### Exercise objective
Give back exactly the lines of the material below, starting with the line with "pinky mcp: (879, 828)" and going on through the line with "middle dip: (285, 262)".

### Provided records
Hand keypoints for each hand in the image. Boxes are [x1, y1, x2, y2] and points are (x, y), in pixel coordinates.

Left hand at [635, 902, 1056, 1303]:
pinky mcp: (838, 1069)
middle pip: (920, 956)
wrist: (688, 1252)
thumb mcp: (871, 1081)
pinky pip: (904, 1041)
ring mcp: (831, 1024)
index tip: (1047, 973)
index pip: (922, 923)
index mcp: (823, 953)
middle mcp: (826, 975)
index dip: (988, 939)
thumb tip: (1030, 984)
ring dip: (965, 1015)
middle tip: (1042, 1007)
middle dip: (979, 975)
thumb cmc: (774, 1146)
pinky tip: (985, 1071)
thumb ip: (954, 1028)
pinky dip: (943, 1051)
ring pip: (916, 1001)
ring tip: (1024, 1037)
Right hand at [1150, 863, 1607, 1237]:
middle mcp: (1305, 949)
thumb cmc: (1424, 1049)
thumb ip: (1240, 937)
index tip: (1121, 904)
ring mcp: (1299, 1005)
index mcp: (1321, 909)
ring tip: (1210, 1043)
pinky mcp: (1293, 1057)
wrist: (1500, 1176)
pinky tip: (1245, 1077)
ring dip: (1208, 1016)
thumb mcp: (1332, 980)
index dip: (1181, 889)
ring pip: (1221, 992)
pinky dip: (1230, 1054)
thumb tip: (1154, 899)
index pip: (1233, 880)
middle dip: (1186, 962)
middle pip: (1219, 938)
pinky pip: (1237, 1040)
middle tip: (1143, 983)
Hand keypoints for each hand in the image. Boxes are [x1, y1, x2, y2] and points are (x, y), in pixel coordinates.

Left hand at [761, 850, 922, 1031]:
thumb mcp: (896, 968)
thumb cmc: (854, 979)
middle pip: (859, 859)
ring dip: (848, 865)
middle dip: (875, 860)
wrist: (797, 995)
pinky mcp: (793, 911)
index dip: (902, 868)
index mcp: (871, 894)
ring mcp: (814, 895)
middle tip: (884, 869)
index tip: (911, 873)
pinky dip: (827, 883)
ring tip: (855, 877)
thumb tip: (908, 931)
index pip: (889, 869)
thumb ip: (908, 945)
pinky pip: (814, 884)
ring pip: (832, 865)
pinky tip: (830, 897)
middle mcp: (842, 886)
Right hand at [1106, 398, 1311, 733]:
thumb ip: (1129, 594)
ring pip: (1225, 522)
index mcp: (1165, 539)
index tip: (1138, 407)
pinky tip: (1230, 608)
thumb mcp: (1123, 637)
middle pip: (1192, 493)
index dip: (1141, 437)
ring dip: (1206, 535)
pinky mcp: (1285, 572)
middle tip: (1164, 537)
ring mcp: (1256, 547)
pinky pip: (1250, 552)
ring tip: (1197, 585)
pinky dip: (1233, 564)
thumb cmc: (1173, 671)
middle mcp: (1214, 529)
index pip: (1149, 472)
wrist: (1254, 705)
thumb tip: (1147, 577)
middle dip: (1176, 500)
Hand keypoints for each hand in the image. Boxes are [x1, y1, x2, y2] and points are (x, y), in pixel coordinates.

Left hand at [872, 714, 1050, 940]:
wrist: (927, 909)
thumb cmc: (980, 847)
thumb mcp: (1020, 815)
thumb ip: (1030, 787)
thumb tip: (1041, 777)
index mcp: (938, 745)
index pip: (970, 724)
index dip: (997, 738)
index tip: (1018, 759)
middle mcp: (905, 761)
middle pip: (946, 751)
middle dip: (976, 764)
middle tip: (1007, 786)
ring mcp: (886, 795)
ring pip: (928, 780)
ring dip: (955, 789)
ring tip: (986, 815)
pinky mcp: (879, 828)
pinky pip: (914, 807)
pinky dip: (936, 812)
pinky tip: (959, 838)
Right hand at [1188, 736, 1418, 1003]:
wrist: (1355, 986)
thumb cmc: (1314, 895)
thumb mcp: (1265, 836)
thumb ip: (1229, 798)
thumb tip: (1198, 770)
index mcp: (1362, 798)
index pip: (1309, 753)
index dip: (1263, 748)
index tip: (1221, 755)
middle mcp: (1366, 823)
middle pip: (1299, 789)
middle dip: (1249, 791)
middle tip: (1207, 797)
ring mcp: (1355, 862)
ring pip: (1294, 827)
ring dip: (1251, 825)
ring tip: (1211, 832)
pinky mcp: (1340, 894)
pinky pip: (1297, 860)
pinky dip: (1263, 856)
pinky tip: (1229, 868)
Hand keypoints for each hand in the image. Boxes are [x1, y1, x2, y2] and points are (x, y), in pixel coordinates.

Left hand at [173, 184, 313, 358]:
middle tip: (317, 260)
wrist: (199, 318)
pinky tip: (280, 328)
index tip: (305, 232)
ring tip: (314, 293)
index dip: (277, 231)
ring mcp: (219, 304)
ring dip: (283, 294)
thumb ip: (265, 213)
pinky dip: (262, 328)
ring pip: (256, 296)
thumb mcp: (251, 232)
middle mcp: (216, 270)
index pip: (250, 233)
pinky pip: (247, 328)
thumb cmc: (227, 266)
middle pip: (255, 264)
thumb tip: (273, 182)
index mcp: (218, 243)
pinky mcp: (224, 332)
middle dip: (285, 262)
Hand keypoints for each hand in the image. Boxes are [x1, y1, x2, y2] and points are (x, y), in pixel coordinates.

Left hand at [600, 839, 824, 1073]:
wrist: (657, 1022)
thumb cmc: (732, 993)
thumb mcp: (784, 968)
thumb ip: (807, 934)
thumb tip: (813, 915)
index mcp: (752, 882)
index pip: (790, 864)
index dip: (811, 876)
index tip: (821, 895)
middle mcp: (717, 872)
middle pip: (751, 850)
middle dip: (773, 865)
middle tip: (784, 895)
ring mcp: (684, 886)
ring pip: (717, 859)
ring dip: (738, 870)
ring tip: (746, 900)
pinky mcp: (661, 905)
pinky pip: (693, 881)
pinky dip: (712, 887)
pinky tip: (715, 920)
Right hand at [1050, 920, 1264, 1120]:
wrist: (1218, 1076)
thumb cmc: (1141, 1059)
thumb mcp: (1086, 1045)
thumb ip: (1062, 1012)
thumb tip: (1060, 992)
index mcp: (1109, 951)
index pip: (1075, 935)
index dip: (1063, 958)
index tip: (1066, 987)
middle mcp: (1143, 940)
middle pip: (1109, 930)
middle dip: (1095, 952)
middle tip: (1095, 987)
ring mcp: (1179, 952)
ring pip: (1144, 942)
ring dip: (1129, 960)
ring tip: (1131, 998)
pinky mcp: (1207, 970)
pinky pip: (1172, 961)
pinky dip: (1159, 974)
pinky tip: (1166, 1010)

### Reply
pinky mcp: (879, 828)
pinky pip: (914, 807)
pinky dip: (936, 812)
pinky tip: (959, 838)
Right hand at [1188, 736, 1418, 1003]:
wrist: (1355, 986)
thumb cmc: (1314, 895)
thumb mcp: (1265, 836)
thumb ip: (1229, 798)
thumb tip: (1198, 770)
index mcp: (1362, 798)
index pip: (1309, 753)
index dip: (1263, 748)
index tip: (1221, 755)
middle mcp: (1366, 823)
middle pip: (1299, 789)
middle dip: (1249, 791)
middle tip: (1207, 797)
ring mcp: (1355, 862)
ring pip: (1294, 827)
ring dip: (1251, 825)
ring tip: (1211, 832)
pinky mcp: (1340, 894)
pinky pip: (1297, 860)
pinky dip: (1263, 856)
pinky tip: (1229, 868)
Hand keypoints for each hand in the image. Boxes are [x1, y1, x2, y2] and points are (x, y), in pixel coordinates.

Left hand at [173, 184, 313, 358]:
middle tip: (317, 260)
wrist: (199, 318)
pinky tip: (280, 328)
index tip: (305, 232)
ring tip: (314, 293)
index dip: (277, 231)
ring mcp: (219, 304)
ring dip: (283, 294)
thumb ip: (265, 213)
pinky dip: (262, 328)
ring pip: (256, 296)
thumb mcp: (251, 232)
middle mcp: (216, 270)
index pip: (250, 233)
pinky pip: (247, 328)
thumb cmc: (227, 266)
middle pip: (255, 264)
thumb tip: (273, 182)
index mcp: (218, 243)
pinky mcp: (224, 332)
middle dip: (285, 262)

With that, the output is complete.